Search code examples
pythonselenium-webdriverbeautifulsoup

Why does my code only scrap the first page of product reviews?


I'm scraping product reviews at this website" https://www.lazada.com.my/products/xiaomi-mi-a1-4gb-ram-32gb-rom-i253761547-s336359472.html?spm=a2o4k.searchlistcategory.list.64.71546883QBZiNT&search=1

I managed to get the reviews, but only the first page of them:

import pandas as pd
from urllib.request import Request, urlopen as uReq #package web scraping
from bs4 import BeautifulSoup as soup

def make_soup(website) :
req =  Request(website,headers = {'User-Agent' : 'Mozilla/5.0'})
uClient = uReq(req)
page_html = uClient.read()
uClient.close()
page_soup = soup(page_html, 'html.parser')
return page_soup
lazada_url = 'https://www.lazada.com.my/products/xiaomi-mi-a1-4gb-ram-32gb-rom-i253761547-s336359472.html?spm=a2o4k.searchlistcategory.list.64.71546883QBZiNT&search=1'

website = make_soup(lazada_url)
news_headlines = pd.DataFrame( columns = ['reviews','sentiment','score'])
headlines = website.findAll('div',attrs={"class":"item-content"})
n = 0
for item in headlines :
    top = item.div
    #print(top)
    #print()
    text_headlines = top.text
    print(text_headlines)
    print()
    n +=1
    news_headlines.loc[n-1,'title'] = text_headlines

The result only shows the first page.
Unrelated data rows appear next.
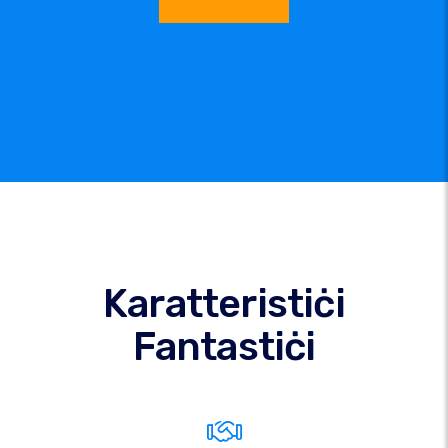
Karatteristiċi
Fantastiċi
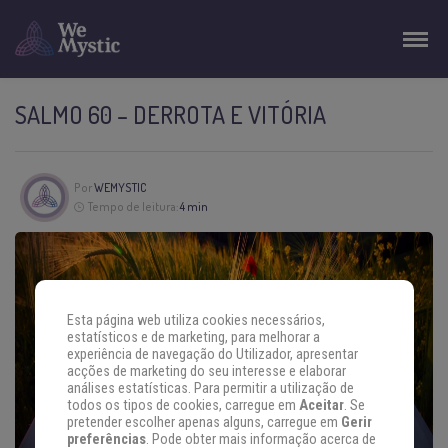
SALMO 60 – DERROTA E VITÓRIA
Por
WEMYSTIC
Tempo de leitura:
4 min
Esta página web utiliza cookies necessários,
estatísticos e de marketing, para melhorar a
experiência de navegação do Utilizador, apresentar
acções de marketing do seu interesse e elaborar
análises estatísticas. Para permitir a utilização de
todos os tipos de cookies, carregue em
Aceitar
. Se
pretender escolher apenas alguns, carregue em
Gerir
preferências
. Pode obter mais informação acerca de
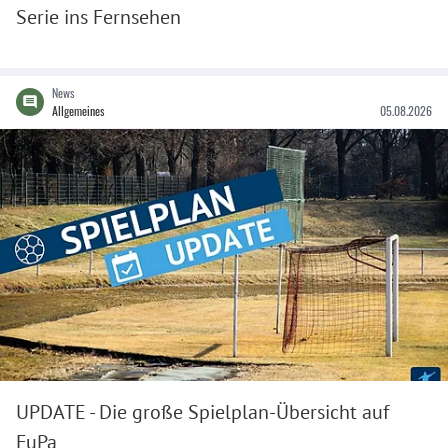
Serie ins Fernsehen
News
Allgemeines
05.08.2026
UPDATE - Die große Spielplan-Übersicht auf
FuPa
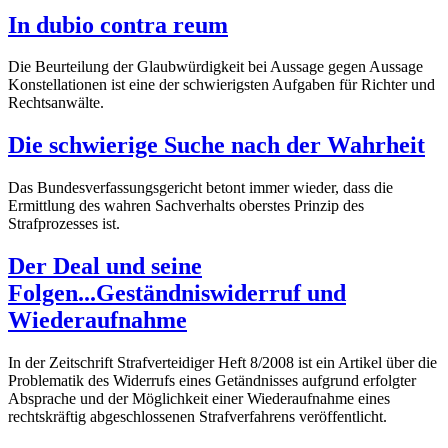
In dubio contra reum
Die Beurteilung der Glaubwürdigkeit bei Aussage gegen Aussage
Konstellationen ist eine der schwierigsten Aufgaben für Richter und
Rechtsanwälte.
Die schwierige Suche nach der Wahrheit
Das Bundesverfassungsgericht betont immer wieder, dass die
Ermittlung des wahren Sachverhalts oberstes Prinzip des
Strafprozesses ist.
Der Deal und seine
Folgen...Geständniswiderruf und
Wiederaufnahme
In der Zeitschrift Strafverteidiger Heft 8/2008 ist ein Artikel über die
Problematik des Widerrufs eines Getändnisses aufgrund erfolgter
Absprache und der Möglichkeit einer Wiederaufnahme eines
rechtskräftig abgeschlossenen Strafverfahrens veröffentlicht.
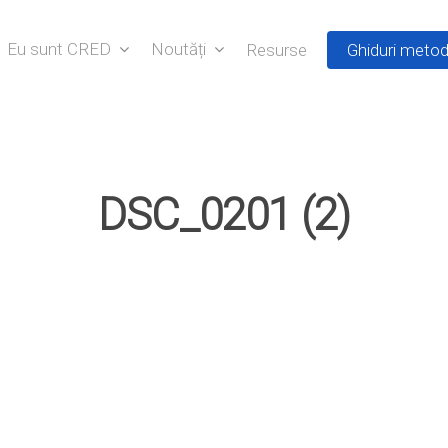
Eu sunt CRED
Noutăți
Resurse
Ghiduri metod
DSC_0201 (2)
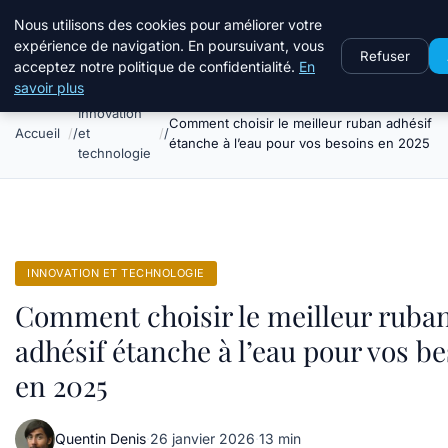
Travail Saisonnier
Nous utilisons des cookies pour améliorer votre
expérience de navigation. En poursuivant, vous
Refuser
acceptez notre politique de confidentialité.
En
savoir plus
Innovation
Comment choisir le meilleur ruban adhésif
Accueil
et
étanche à l’eau pour vos besoins en 2025
technologie
INNOVATION ET TECHNOLOGIE
Comment choisir le meilleur ruba
adhésif étanche à l’eau pour vos b
en 2025
Quentin Denis
·
26 janvier 2026
·
13 min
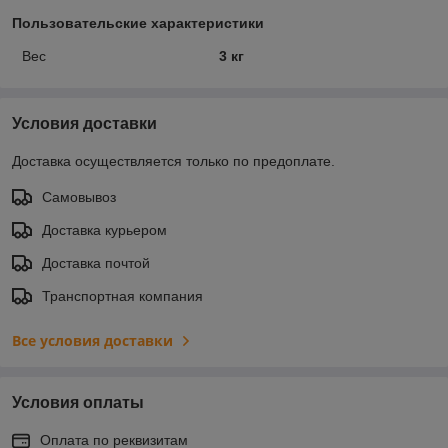
Пользовательские характеристики
Вес
3 кг
Условия доставки
Доставка осуществляется только по предоплате.
Самовывоз
Доставка курьером
Доставка почтой
Транспортная компания
Все условия доставки
Условия оплаты
Оплата по реквизитам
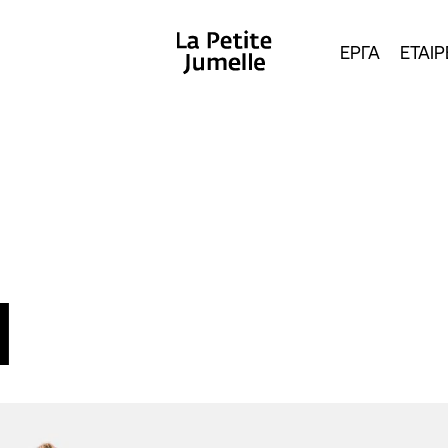
ΕΡΓΑ
ΕΤΑΙΡ
N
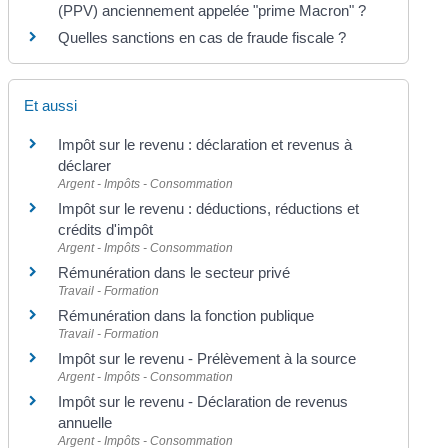
(PPV) anciennement appelée "prime Macron" ?
Quelles sanctions en cas de fraude fiscale ?
Et aussi
Impôt sur le revenu : déclaration et revenus à
déclarer
Argent - Impôts - Consommation
Impôt sur le revenu : déductions, réductions et
crédits d'impôt
Argent - Impôts - Consommation
Rémunération dans le secteur privé
Travail - Formation
Rémunération dans la fonction publique
Travail - Formation
Impôt sur le revenu - Prélèvement à la source
Argent - Impôts - Consommation
Impôt sur le revenu - Déclaration de revenus
annuelle
Argent - Impôts - Consommation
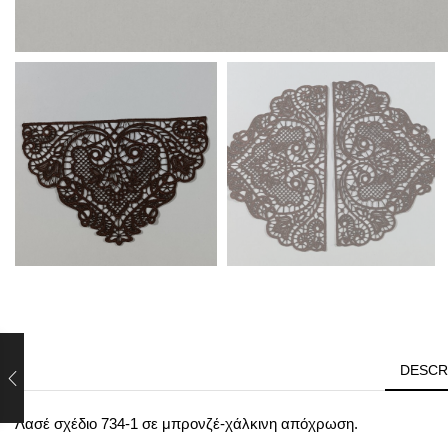
DESCR
Λασέ σχέδιο 734-1 σε μπρονζέ-χάλκινη απόχρωση.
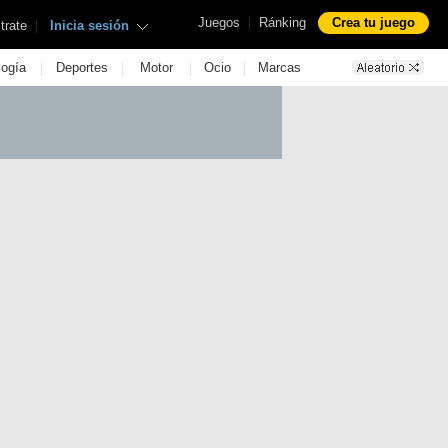
|
Juegos
Ránking
Crea tu juego
|
trate
Inicia sesión
|
|
|
|
logía
Deportes
Motor
Ocio
Marcas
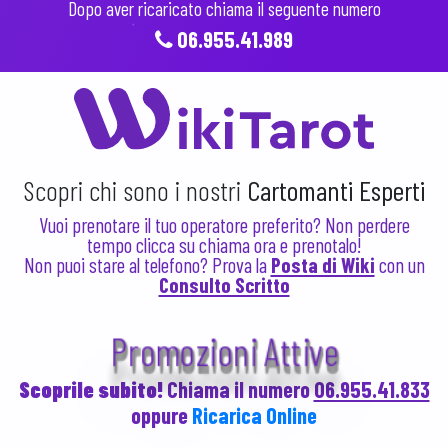
Dopo aver ricaricato chiama il seguente numero
06.955.41.989
Scopri chi sono i nostri
Cartomanti Esperti
Vuoi prenotare il tuo operatore preferito? Non perdere
tempo clicca su chiama ora e prenotalo!
Non puoi stare al telefono? Prova la
Posta di Wiki
con un
Consulto Scritto
Promozioni Attive
Scoprile subito!
Chiama il numero
06.955.41.833
oppure
Ricarica Online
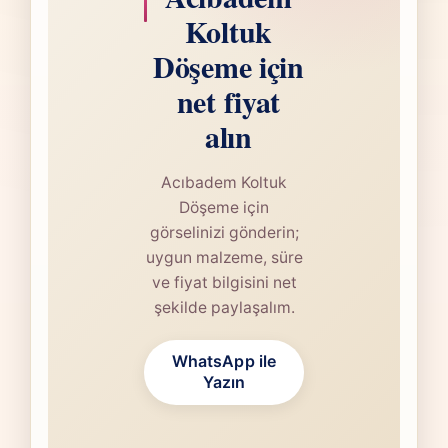
Koltuk
Döşeme için
net fiyat
alın
Acıbadem Koltuk
Döşeme için
görselinizi gönderin;
uygun malzeme, süre
ve fiyat bilgisini net
şekilde paylaşalım.
WhatsApp ile
Yazın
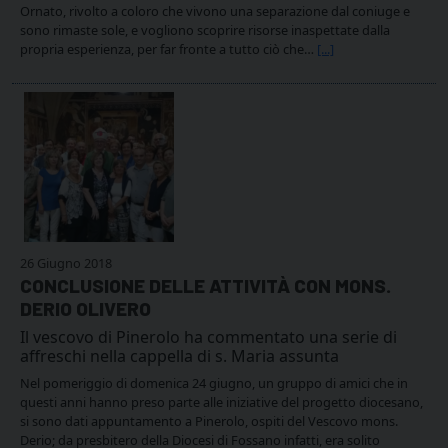
Ornato, rivolto a coloro che vivono una separazione dal coniuge e
sono rimaste sole, e vogliono scoprire risorse inaspettate dalla
propria esperienza, per far fronte a tutto ciò che…
[...]
26 Giugno 2018
CONCLUSIONE DELLE ATTIVITÀ CON MONS.
DERIO OLIVERO
Il vescovo di Pinerolo ha commentato una serie di
affreschi nella cappella di s. Maria assunta
Nel pomeriggio di domenica 24 giugno, un gruppo di amici che in
questi anni hanno preso parte alle iniziative del progetto diocesano,
si sono dati appuntamento a Pinerolo, ospiti del Vescovo mons.
Derio; da presbitero della Diocesi di Fossano infatti, era solito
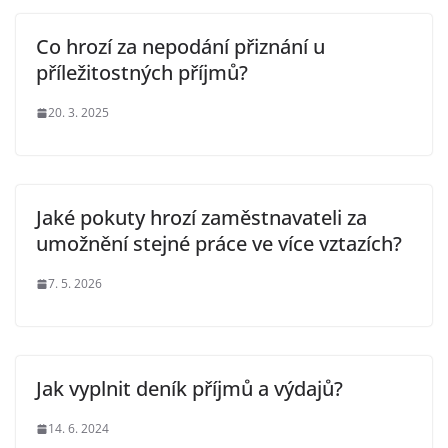
Co hrozí za nepodání přiznání u
příležitostných příjmů?
20. 3. 2025
Jaké pokuty hrozí zaměstnavateli za
umožnění stejné práce ve více vztazích?
7. 5. 2026
Jak vyplnit deník příjmů a výdajů?
14. 6. 2024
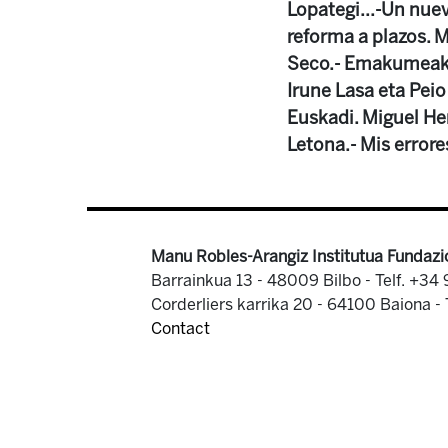
Lopategi...-Un nue
reforma a plazos. M
Seco.- Emakumeak et
Irune Lasa eta Peio
Euskadi. Miguel He
Letona.- Mis error
Manu Robles-Arangiz Institutua Fundazi
Barrainkua 13 - 48009 Bilbo -
Telf. +34
Corderliers karrika 20 - 64100 Baiona -
Contact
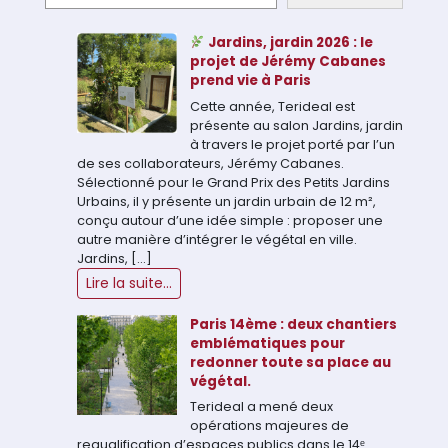
Jardins, jardin 2026 : le
projet de Jérémy Cabanes
prend vie à Paris
Cette année, Terideal est
présente au salon Jardins, jardin
à travers le projet porté par l’un
de ses collaborateurs, Jérémy Cabanes.
Sélectionné pour le Grand Prix des Petits Jardins
Urbains, il y présente un jardin urbain de 12 m²,
conçu autour d’une idée simple : proposer une
autre manière d’intégrer le végétal en ville.
Jardins, […]
Lire la suite...
Paris 14ème : deux chantiers
emblématiques pour
redonner toute sa place au
végétal.
Terideal a mené deux
opérations majeures de
requalification d’espaces publics dans le 14ᵉ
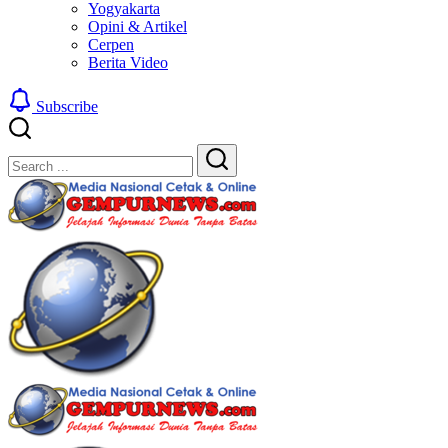
Yogyakarta
Opini & Artikel
Cerpen
Berita Video
Subscribe
Close
Search
Search
Gempur
Jelajah
News
Informasi
Dunia
Tanpa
How can I do this for all pages? There are no pages in the URL for me to loop through.

Here is the example output that I need to get all pages of results for:

I like this phone very much and it's global version. I recommend this phone for who like gaming. Delivery just took 3 days only. Thanks Lazada

Item was received in just two days and was wonderfully wrapped. Thanks for the excellent services Lazada!

Very happy with the phone. It's original, it arrived in good condition. Built quality is superb for a budget phone.

The delivery is very fast just take one day to reach at my home. However, the tax invoice is not attached. How do I get the tax invoice?

great deal from lazada. anyway, i do not find any tax invoice. please do email me the tax invoice. thank you.

Solution

  • You can scrape the pagination at the bottom of the reviews to find the minimum and maximum number of reviews:

    import requests
    from bs4 import BeautifulSoup as soup
    
    def get_page_reviews(content:soup) -> dict:
      rs = content.find('div', {'class':'mod-reviews'}).find_all('div', {'class':'item'})
      reviews = [i.find('div', {'class':'item-content'}).find('div', {'class':'content'}).text for i in rs]
      stars = [len(c.find('div', {'class':'top'}).find_all('img')) for c in rs]
      _by = [i.find('div', {'class':'middle'}).find('span').text for i in rs]
      return {'stars':stars, 'reviews':reviews, 'authors':_by}
    
    d = soup(requests.get('https://www.lazada.com.my/products/xiaomi-mi-a1-4gb-ram-32gb-rom-i253761547-s336359472.html?spm=a2o4k.searchlistcategory.list.64.71546883QBZiNT&search=1').text, 'html.parser')
    results = list(map(int, filter(None, [i.text for i in d.find_all('button', {'class':'next-pagination-item'})])))
    for i in range(min(results), max(results)+1):
      new_url = f'https://www.lazada.com.my/products/xiaomi-mi-a1-4gb-ram-32gb-rom-i253761547-s336359472.html?spm=a2o4k.searchlistcategory.list.64.71546883QBZiNT&search={i}'
      #now, can use new_url to request the next page of reviews
      r = get_page_reviews(soup(requests.get(new_url).text, 'html.parser'))
      final_result = [{'stars':a, 'author':b, 'review':c} for a, b, c in zip(r['stars'], r['authors'], r['reviews'])]
    

    Output (for first page):

    [{'stars': 5, 'author': 'by Ridwan R.', 'review': "I like this phone very much and it's global version. I recommend this phone for who like gaming. Delivery just took 3 days only. Thanks Lazada"}, {'stars': 5, 'author': 'by Razli A.', 'review': 'Item was received in just two days and was wonderfully wrapped. Thanks for the excellent services Lazada!'}, {'stars': 5, 'author': 'by Nur F.', 'review': "Very happy with the phone. It's original, it arrived in good condition. Built quality is superb for a budget phone."}, {'stars': 5, 'author': 'by Muhammad S.', 'review': 'The delivery is very fast just take one day to reach at my home. However, the tax invoice is not attached. How do I get the tax invoice?'}, {'stars': 5, 'author': 'by Xavier Y.', 'review': 'great deal from lazada. anyway, i do not find any tax invoice. please do email me the tax invoice. thank you.'}]